«Я еще с ним не знакома, – сказала бы я той женщине. – Я откликнулась на его объявление в газете. Он написал, что ищет для себя жену и мать – для его маленькой дочери. Он не хочет, чтобы это была женщина из Сан-Франциско. Предпочитает, чтобы это был кто-то с востока, откуда он сам родом. К то-то, кто не ждет от него ухаживаний. К то-то, кто готов без всякой помпы занять место его покойной супруги. Я написала ему, что вполне обойдусь без ухаживаний. Меня устраивает то, что он предлагает, – хороший, уютный дом, мужчина, о котором я буду заботиться, ребенок, нуждающийся в любви».
Женщина наверняка вытаращила бы глаза, возможно, спросила бы:
«Но… а что, если брак с ним не принесет вам счастья? Что, если он будет плохо относиться к вам?»
И я ответила бы, что перед отъездом очень много размышляла об этом в своем съемном жилище, где по коридорам бегают крысы, орут маленькие дети, мужчины свои печали заливают спиртным, а женщины завывают, сетуя на горькую долю. Размышляла под грохот, доносившийся из комнаты этажом выше, где вечно дралась жившая там парочка. Размышляла под грохот, доносившийся из комнаты этажом ниже, где другая парочка постоянно предавалась любовным утехам. Размышляла, пока у меня сводило живот от голода и зуб на зуб не попадал от сырости и холода.
«Хуже этого ничего быть не может, – сказала бы я. – И потом, разве он похож на человека, который станет измываться над другими?»
Я смотрю на фотопортрет Мартина. По мне, так внешне он – само совершенство.
Попыталась бы моя попутчица отговорить меня от этого замужества? Может, да. Может, нет. Половина моих соседок по комнате считали, что я рехнулась; остальные завидовали, сожалели, что не наткнулись на объявление Мартина прежде меня. Мама не знает, что я намерена сделать, когда сойду с парома, и я уведомлю ее уже после того, как брак будет зарегистрирован.
Даже когда я ей наконец-то расскажу про жуткие трущобы, где мне приходилось влачить жалкое существование, мама все равно спросит, как я могла решиться выйти замуж за первого встречного. Не такую цель я перед собой ставила, уезжая из Ирландии в Америку. Не о том она мечтала для меня, помогая укладывать вещи в мой единственный саквояж. Я подготовила ответ и на этот вопрос. И уже начала писать письмо, которое отправлю маме.
«Я хочу иметь свой дом, – изложила я главную причину в общих чертах на тот случай, если мое письмо прочтет кто-то еще, – например, один из двух моих старших братьев, которые по-прежнему живут в Ирландии, – чтобы они тоже это поняли. – Я хочу иметь то, что у меня было в детстве. Теплое жилище, чистая одежда, продукты в кладовой. Я хочу петь колыбельные, чинить порванные детские штанишки, варить варенье, печь пирожки, готовить горячее какао, как это делала ты. И хочу, чтобы мне было для кого стараться. Просто хочу иметь то, что некогда было у тебя».
«Но как же любовь?» – не преминет спросить мама, ведь сама она до сих пор любит папу. Он уже много лет как в могиле, а она ведет себя так, будто по-прежнему является его женой.
Как же любовь?
А что любовь?
Паром сбавляет ход, причаливая к пристани, где его уже ждут береговые матросы, готовые пришвартовать судно. За паромным вокзалом простирается город с взмывающими ввысь башнями и многоэтажными сооружениями – ни дать ни взять кусочек Манхэттена. Солнце начинает опускаться за здания, обрамляя их своим розовым сиянием. У меня за спиной пассажиры покидают салон и спускаются на нижнюю палубу, выстраиваясь в очередь, чтобы сойти на берег.
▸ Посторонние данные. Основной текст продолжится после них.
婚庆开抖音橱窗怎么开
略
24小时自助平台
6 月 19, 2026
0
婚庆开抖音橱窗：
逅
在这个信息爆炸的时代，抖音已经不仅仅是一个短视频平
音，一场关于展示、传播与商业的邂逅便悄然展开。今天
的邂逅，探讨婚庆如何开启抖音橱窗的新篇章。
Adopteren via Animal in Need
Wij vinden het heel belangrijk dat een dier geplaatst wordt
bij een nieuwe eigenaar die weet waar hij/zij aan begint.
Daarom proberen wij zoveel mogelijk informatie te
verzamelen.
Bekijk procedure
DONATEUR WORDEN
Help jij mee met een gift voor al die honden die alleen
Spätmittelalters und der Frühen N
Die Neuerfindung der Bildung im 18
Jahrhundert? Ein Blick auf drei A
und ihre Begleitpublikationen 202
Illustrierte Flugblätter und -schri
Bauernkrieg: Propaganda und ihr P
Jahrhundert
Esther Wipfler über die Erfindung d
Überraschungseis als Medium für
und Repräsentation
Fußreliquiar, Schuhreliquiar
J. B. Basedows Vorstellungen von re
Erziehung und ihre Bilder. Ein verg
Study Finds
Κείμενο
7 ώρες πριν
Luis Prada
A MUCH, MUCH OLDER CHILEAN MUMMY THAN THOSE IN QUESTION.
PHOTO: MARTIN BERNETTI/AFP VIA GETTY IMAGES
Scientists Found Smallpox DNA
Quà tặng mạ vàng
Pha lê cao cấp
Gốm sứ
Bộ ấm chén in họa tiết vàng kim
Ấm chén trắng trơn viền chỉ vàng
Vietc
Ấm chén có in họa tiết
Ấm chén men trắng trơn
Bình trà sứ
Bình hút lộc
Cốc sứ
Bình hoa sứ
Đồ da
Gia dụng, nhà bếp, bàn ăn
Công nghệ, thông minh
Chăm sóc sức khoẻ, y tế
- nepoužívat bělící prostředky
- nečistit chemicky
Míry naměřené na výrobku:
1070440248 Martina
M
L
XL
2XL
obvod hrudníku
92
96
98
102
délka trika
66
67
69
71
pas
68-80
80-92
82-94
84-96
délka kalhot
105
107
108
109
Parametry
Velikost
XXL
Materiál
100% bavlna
Я убираю фото Мартина в сумочку и поправляю на себе шляпку, которую много лет назад носила мама. Красивейший синий бархат, из которого она пошита, и атласная отделка не до конца утратили свой изначальный блеск. Шляпка не совсем модная, но прекрасно гармонирует с моей сизой блузкой – единственной приличной, что у меня есть. Мартину я написала, что буду в ней. Я беру за ручку саквояж, стоящий у моих ног.